[Transcribed page contents]
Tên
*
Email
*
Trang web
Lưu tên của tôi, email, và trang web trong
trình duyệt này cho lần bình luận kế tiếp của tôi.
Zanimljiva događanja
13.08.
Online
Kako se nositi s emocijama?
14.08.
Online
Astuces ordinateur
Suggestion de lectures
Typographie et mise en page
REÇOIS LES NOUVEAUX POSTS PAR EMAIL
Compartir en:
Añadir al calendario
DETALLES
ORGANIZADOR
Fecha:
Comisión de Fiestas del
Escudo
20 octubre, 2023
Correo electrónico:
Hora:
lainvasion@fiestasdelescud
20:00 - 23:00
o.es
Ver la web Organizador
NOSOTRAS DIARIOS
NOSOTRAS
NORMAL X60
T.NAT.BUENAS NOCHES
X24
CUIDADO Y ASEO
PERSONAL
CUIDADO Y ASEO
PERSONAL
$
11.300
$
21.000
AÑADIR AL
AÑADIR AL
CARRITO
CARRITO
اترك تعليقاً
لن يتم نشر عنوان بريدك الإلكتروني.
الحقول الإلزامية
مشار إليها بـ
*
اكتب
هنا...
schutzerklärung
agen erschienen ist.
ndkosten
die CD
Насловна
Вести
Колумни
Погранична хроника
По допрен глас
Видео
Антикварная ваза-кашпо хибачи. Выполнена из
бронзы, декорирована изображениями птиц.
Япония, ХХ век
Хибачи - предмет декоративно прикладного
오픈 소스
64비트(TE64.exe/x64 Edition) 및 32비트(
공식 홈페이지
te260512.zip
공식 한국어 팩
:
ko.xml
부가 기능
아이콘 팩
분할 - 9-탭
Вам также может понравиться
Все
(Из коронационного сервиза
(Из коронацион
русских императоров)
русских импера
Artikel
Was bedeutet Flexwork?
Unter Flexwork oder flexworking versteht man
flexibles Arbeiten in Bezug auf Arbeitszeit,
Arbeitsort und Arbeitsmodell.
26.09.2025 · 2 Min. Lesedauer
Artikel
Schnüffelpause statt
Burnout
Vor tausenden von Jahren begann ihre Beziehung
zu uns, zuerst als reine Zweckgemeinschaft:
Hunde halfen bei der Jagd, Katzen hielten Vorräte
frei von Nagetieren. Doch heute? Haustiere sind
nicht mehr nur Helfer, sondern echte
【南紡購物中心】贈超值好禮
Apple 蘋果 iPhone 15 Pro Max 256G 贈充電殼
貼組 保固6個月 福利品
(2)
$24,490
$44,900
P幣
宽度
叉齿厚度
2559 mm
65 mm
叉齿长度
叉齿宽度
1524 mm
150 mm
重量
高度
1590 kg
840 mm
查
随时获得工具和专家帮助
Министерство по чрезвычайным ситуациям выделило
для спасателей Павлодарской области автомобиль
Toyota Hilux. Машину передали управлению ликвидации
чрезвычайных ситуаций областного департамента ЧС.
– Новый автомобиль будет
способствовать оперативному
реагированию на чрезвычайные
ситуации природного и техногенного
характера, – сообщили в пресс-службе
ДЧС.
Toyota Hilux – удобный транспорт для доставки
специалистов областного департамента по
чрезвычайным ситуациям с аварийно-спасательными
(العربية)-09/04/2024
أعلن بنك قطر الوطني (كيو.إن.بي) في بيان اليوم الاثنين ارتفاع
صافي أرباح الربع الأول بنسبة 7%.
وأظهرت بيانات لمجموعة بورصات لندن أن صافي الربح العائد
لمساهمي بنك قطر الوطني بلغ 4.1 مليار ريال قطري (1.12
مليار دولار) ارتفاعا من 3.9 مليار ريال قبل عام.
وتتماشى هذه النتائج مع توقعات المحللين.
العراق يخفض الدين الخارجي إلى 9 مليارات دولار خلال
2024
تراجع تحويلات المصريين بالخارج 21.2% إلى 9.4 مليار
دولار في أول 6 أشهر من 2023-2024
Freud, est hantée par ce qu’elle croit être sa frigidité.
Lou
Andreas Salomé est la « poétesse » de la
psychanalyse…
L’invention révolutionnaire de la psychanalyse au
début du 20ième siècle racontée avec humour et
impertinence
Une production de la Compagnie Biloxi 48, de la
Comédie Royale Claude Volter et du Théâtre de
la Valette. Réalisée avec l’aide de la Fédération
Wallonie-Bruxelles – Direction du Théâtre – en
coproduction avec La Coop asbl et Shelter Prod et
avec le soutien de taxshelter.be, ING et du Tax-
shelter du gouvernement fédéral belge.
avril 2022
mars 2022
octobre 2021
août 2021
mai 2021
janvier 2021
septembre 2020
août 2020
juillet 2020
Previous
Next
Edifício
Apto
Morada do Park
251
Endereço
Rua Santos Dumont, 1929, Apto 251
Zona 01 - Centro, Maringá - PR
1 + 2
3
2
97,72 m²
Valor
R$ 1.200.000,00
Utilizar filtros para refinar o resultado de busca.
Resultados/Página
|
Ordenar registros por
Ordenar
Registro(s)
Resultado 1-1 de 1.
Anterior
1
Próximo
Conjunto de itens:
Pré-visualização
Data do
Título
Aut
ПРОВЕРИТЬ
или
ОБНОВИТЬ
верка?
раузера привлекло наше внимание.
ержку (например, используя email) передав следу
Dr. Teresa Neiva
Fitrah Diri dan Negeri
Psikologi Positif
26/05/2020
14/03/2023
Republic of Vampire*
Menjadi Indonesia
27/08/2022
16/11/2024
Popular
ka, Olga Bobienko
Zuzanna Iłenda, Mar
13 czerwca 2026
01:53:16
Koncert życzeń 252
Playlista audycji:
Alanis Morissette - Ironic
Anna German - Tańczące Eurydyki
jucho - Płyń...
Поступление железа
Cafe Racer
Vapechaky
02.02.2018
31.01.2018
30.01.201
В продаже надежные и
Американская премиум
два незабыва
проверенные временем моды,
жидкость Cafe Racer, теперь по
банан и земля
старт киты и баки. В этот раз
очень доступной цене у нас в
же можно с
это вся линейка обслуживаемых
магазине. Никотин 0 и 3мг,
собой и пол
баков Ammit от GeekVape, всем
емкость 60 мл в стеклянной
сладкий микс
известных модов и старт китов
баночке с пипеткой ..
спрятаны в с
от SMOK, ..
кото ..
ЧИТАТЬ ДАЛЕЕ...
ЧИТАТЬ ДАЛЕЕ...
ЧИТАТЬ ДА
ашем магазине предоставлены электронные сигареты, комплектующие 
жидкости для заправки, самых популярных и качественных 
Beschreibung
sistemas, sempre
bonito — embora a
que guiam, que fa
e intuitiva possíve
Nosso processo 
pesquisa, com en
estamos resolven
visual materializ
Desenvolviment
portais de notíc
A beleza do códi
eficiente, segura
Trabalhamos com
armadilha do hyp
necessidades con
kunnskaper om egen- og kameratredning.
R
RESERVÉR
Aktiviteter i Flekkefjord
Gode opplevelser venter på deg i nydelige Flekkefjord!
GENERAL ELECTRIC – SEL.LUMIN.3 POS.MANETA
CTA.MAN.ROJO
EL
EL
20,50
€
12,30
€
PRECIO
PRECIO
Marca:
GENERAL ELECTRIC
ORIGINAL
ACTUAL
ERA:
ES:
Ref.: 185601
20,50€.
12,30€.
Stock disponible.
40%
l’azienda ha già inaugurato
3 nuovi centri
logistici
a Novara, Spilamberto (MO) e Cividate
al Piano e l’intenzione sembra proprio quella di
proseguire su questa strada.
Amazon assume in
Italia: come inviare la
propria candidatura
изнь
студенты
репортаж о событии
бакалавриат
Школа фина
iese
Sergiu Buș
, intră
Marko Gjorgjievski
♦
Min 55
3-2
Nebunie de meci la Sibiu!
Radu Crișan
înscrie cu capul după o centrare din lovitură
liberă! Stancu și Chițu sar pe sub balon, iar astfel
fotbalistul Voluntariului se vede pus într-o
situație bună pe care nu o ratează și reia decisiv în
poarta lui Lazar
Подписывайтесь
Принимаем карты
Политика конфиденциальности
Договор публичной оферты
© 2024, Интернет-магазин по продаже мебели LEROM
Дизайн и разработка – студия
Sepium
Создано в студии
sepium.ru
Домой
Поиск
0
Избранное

* **What needs to be done**
Reproduce the entries from the first line up to and including the line with "REÇOIS LES NOUVEAUX POSTS PAR EMAIL", replacing "Online" with "Virtual" and leaving everything else unchanged.

* **Completed task**
Tên
*
Email
*
Trang web
Lưu tên của tôi, email, và trang web trong
trình duyệt này cho lần bình luận kế tiếp của tôi.
Zanimljiva događanja
13.08.
Virtual
Kako se nositi s emocijama?
14.08.
Virtual
Astuces ordinateur
Suggestion de lectures
Typographie et mise en page
REÇOIS LES NOUVEAUX POSTS PAR EMAIL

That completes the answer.